5.   SUBSEQUENT EVENTS:
     Subsequent to September 30, 1996, the Company received $817,000 from the
exercise of outstanding options and warrants to purchase 185,477 shares of
Common Stock and related warrants to purchase 60,477 shares of Common Stock,
which subsequently expired, for a weighted average effective price of $4.40 per
share, without ascribing any value to the expired warrants.

      Subsequent to September 30, 1996, the holders of 12,000 shares of the
Company's 1994 Preferred Stock converted such preferred stock into 4,000 shares
of Common Stock and holders of 100,000 shares of the Company's 1995 Preferred
Stock converted such shares into 33,333 shares of Common Stock.  Also subsequent
to September 30, 1996, the holders of 12.5 shares of 1996 Preferred Stock
converted such preferred stock into 3,137 shares of Common Stock and received 58
shares of Common Stock as dividends on such converted 1996 Preferred Stock.

      In October 1996, First Geneva Holdings, Inc., exercised warrants it had
received in connection with the offer of the 1996 Preferred Stock to purchase
9,117 shares of Common Stock at $4.50 per share.

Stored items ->

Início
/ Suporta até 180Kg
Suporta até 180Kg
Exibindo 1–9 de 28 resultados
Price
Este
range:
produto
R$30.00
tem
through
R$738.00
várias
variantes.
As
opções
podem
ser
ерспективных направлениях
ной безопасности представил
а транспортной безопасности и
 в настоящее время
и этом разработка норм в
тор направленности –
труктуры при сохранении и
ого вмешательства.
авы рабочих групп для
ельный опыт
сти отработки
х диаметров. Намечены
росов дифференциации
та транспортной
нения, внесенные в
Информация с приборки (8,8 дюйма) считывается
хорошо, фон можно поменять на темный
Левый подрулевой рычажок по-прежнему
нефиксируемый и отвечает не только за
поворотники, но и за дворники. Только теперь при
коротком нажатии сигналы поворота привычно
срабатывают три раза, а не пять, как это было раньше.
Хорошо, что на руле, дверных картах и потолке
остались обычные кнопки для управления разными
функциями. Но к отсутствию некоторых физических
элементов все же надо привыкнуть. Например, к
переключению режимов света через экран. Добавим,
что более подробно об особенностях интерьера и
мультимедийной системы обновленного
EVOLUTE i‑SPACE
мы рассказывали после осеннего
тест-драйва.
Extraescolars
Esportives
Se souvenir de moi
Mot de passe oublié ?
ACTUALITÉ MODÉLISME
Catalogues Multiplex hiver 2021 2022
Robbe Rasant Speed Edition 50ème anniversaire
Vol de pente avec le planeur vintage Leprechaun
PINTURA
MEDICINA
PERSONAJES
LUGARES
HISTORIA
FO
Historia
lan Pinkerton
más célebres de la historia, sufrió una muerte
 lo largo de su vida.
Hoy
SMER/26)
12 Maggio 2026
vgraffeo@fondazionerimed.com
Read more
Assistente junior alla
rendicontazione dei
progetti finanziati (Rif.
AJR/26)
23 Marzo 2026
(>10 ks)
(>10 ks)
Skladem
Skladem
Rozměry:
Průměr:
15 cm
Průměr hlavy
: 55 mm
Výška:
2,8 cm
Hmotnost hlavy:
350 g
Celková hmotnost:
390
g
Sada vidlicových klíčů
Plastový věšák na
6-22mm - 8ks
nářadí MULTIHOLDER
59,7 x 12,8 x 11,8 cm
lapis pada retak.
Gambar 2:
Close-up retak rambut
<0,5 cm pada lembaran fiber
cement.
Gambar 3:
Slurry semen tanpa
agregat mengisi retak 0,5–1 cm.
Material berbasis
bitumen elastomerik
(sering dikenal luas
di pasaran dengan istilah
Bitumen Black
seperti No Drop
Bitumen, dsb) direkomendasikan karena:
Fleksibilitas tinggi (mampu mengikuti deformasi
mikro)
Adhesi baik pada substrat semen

Task prompt ->
Write the next part of the subsequent events note, starting after its final sentence. The data is separate material from the subsequent events note.

Task output ->
     In November 1996, the Company established a credit facility with Colorado
National Bank, Denver, Colorado for a total loan amount of $10,000,000, with the
committment amount (the maximum amount that can be outstanding at any one time)
determined twice yearly by the bank based on its analysis of the Company's cash
flows and proved producing reserves.  The initial commitment amount is
$2,000,000.  Amounts due under this credit facility are secured by the Company's
Eagle Springs field.

     In November 1996, the Company purchased from Plains Petroleum Operating
Company, a wholly-owned subsidiary of Barrett Resources, their 40% working
interest in the Eagle Springs field as of August 1, 1996, for $2,500,000 with
adjustments for oil sales, oil inventory, operating expenses, and accrued unpaid
property and production taxes after that date.  Expected closing will be in mid
November 1996.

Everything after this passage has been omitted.